Source records
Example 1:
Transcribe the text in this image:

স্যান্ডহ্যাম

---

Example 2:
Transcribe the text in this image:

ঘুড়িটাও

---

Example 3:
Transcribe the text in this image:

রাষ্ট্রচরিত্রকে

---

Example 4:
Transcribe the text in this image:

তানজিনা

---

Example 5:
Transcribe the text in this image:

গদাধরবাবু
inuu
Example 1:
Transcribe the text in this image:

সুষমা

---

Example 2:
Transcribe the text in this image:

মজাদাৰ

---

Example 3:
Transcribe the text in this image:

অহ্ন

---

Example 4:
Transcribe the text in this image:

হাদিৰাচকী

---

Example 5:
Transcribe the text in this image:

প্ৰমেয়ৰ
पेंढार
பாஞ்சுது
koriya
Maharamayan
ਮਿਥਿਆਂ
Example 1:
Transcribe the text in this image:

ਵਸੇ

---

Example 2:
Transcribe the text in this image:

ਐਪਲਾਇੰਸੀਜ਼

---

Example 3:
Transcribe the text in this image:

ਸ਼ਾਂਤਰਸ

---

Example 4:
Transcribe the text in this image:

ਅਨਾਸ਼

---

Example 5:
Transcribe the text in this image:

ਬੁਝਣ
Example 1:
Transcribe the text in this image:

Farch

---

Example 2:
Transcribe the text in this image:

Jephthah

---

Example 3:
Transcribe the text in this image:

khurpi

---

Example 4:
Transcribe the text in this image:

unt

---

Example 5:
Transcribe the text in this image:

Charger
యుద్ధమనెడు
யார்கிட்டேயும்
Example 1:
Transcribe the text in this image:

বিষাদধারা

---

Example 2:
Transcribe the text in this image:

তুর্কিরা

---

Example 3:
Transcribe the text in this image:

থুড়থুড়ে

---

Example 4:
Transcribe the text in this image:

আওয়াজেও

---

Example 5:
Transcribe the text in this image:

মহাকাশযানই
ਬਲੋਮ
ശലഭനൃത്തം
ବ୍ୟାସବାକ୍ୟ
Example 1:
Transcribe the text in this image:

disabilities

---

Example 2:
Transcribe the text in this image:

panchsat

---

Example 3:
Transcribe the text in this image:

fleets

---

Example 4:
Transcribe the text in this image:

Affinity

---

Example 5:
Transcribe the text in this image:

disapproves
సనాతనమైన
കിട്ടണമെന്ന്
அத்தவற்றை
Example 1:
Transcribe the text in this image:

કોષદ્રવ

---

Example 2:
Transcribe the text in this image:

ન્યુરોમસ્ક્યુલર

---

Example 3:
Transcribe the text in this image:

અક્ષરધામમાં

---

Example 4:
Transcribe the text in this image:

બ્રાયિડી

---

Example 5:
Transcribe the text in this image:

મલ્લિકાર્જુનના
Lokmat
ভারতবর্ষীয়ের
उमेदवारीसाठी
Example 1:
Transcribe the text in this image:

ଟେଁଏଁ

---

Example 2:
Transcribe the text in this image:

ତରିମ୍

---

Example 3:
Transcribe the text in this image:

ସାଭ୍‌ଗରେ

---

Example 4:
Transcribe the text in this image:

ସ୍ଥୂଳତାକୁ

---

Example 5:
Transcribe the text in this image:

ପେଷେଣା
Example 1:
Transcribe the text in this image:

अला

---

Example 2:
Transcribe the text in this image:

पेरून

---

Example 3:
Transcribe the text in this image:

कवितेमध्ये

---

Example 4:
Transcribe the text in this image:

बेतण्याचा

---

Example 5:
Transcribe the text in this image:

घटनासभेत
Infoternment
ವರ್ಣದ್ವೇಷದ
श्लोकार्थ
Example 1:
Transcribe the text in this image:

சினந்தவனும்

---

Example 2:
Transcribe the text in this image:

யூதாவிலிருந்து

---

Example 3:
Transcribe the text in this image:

### Task instructions
What you write must match the records above line for line.

### Solution
Example 1:
Transcribe the text in this image:

স্যান্ডহ্যাম

---

Example 2:
Transcribe the text in this image:

ঘুড়িটাও

---

Example 3:
Transcribe the text in this image:

রাষ্ট্রচরিত্রকে

---

Example 4:
Transcribe the text in this image:

তানজিনা

---

Example 5:
Transcribe the text in this image:

গদাধরবাবু
inuu
Example 1:
Transcribe the text in this image:

সুষমা

---

Example 2:
Transcribe the text in this image:

মজাদাৰ

---

Example 3:
Transcribe the text in this image:

অহ্ন

---

Example 4:
Transcribe the text in this image:

হাদিৰাচকী

---

Example 5:
Transcribe the text in this image:

প্ৰমেয়ৰ
पेंढार
பாஞ்சுது
koriya
Maharamayan
ਮਿਥਿਆਂ
Example 1:
Transcribe the text in this image:

ਵਸੇ

---

Example 2:
Transcribe the text in this image:

ਐਪਲਾਇੰਸੀਜ਼

---

Example 3:
Transcribe the text in this image:

ਸ਼ਾਂਤਰਸ

---

Example 4:
Transcribe the text in this image:

ਅਨਾਸ਼

---

Example 5:
Transcribe the text in this image:

ਬੁਝਣ
Example 1:
Transcribe the text in this image:

Farch

---

Example 2:
Transcribe the text in this image:

Jephthah

---

Example 3:
Transcribe the text in this image:

khurpi

---

Example 4:
Transcribe the text in this image:

unt

---

Example 5:
Transcribe the text in this image:

Charger
యుద్ధమనెడు
யார்கிட்டேயும்
Example 1:
Transcribe the text in this image:

বিষাদধারা

---

Example 2:
Transcribe the text in this image:

তুর্কিরা

---

Example 3:
Transcribe the text in this image:

থুড়থুড়ে

---

Example 4:
Transcribe the text in this image:

আওয়াজেও

---

Example 5:
Transcribe the text in this image:

মহাকাশযানই
ਬਲੋਮ
ശലഭനൃത്തം
ବ୍ୟାସବାକ୍ୟ
Example 1:
Transcribe the text in this image:

disabilities

---

Example 2:
Transcribe the text in this image:

panchsat

---

Example 3:
Transcribe the text in this image:

fleets

---

Example 4:
Transcribe the text in this image:

Affinity

---

Example 5:
Transcribe the text in this image:

disapproves
సనాతనమైన
കിട്ടണമെന്ന്
அத்தவற்றை
Example 1:
Transcribe the text in this image:

કોષદ્રવ

---

Example 2:
Transcribe the text in this image:

ન્યુરોમસ્ક્યુલર

---

Example 3:
Transcribe the text in this image:

અક્ષરધામમાં

---

Example 4:
Transcribe the text in this image:

બ્રાયિડી

---

Example 5:
Transcribe the text in this image:

મલ્લિકાર્જુનના
Lokmat
ভারতবর্ষীয়ের
उमेदवारीसाठी
Example 1:
Transcribe the text in this image:

ଟେଁଏଁ

---

Example 2:
Transcribe the text in this image:

ତରିମ୍

---

Example 3:
Transcribe the text in this image:

ସାଭ୍‌ଗରେ

---

Example 4:
Transcribe the text in this image:

ସ୍ଥୂଳତାକୁ

---

Example 5:
Transcribe the text in this image:

ପେଷେଣା
Example 1:
Transcribe the text in this image:

अला

---

Example 2:
Transcribe the text in this image:

पेरून

---

Example 3:
Transcribe the text in this image:

कवितेमध्ये

---

Example 4:
Transcribe the text in this image:

बेतण्याचा

---

Example 5:
Transcribe the text in this image:

घटनासभेत
Infoternment
ವರ್ಣದ್ವೇಷದ
श्लोकार्थ
Example 1:
Transcribe the text in this image:

சினந்தவனும்

---

Example 2:
Transcribe the text in this image:

யூதாவிலிருந்து

---

Example 3:
Transcribe the text in this image:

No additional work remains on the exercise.